Doug smiled at her, both to cover up his lingering questions and to coax her to smile in return. “My goal for you, then, is for you to end the week feeling like as much of a hotshot now as you did when you were a teenager.”

Cassie’s light-brown eyebrows lifted enough that the smile probably wasn’t just to humor him, even if it was laced with skepticism.

“Cassie . . .” he said.

“Hmm?” They both stared at the hand he put on her arm, the uncertainty in her eyes fading.

Oh, to be a billiards instructor.
Or beach volleyball. Or anything where their skin wouldn’t be separated by layers of fabric and padding.

After a couple of seconds the doubts in her eyes disappeared and the humor he’d seen when he’d first introduced himself was returning.

“It’s just like riding a bike,” he promised. “It’ll come back to you.”

“Sure, but I haven’t ridden a bike in ten years, either.” The side of her mouth kicked up in a half-smile. “Maybe you can teach me to do that next week,” she said with a lift of her shoulders.

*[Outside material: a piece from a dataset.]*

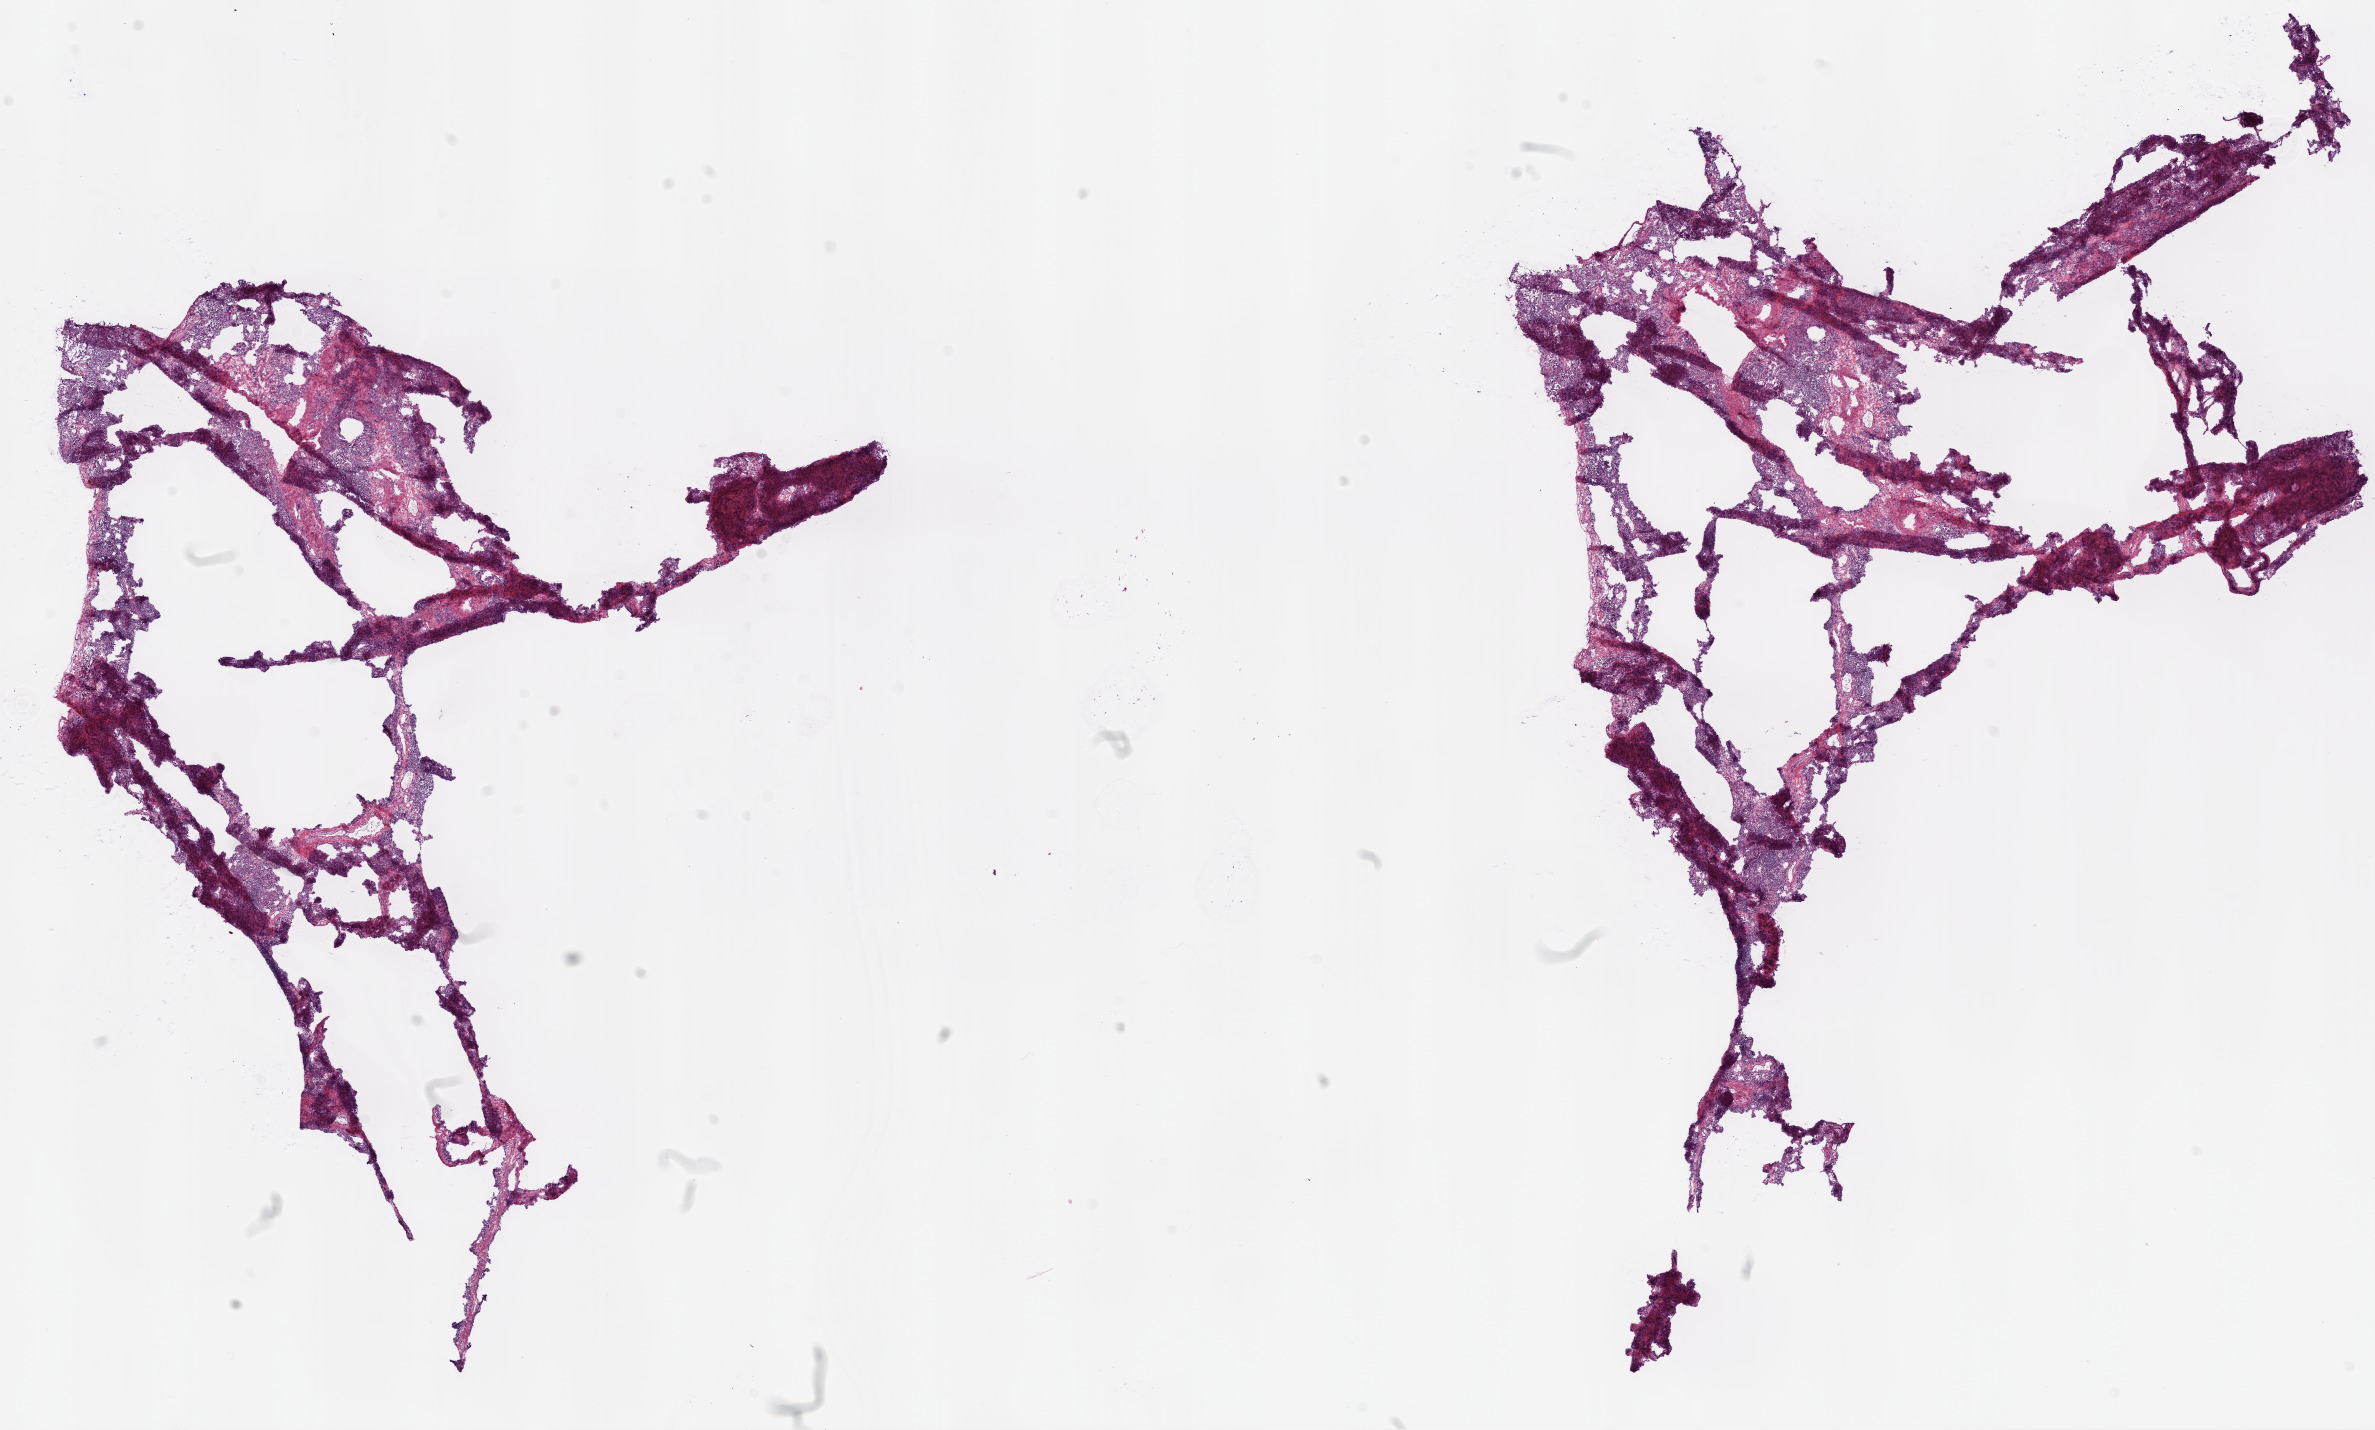
H&E-stained whole-slide image — whole scanned area (about 19.1 x 11.5 mm, slide scanned at 20x) shown as a low-resolution overview, frozen section from the top of the tissue portion, lung, solid tissue normal (non-tumour tissue) sample. Patient: male, age at initial diagnosis 64 years.
* this section: solid tissue normal (non-tumour) sample from the same patient
* patient diagnosis: Squamous cell carcinoma, NOS (upper lobe, lung)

Her playful smile widened and her rosy cheeks lifted almost up to her eyes. This was the smile he’d wanted to get out of her, the smile he wanted her to be wearing the entire week.

He removed his hand from her arm, and they both turned to Karen, whose eyes darted back and forth between them. Whatever the devilish woman was thinking, what she had seen was nothing more than flirtation and it wouldn’t become anything more.

“Those are some big promises,” Karen said.

“I’m not an easy instructor,” he warned. “So long as the lifts and tram are running, I’ll give a lot of orders and I expect them to be followed. Snowdance doesn’t have many green runs, so we’ll start down some easy blues today, and by the end of the week, you’ll be bouncing down the blacks with no problems at all.”

“I like a commanding man. Don’t you?” Karen turned to her friend, her brow lifted.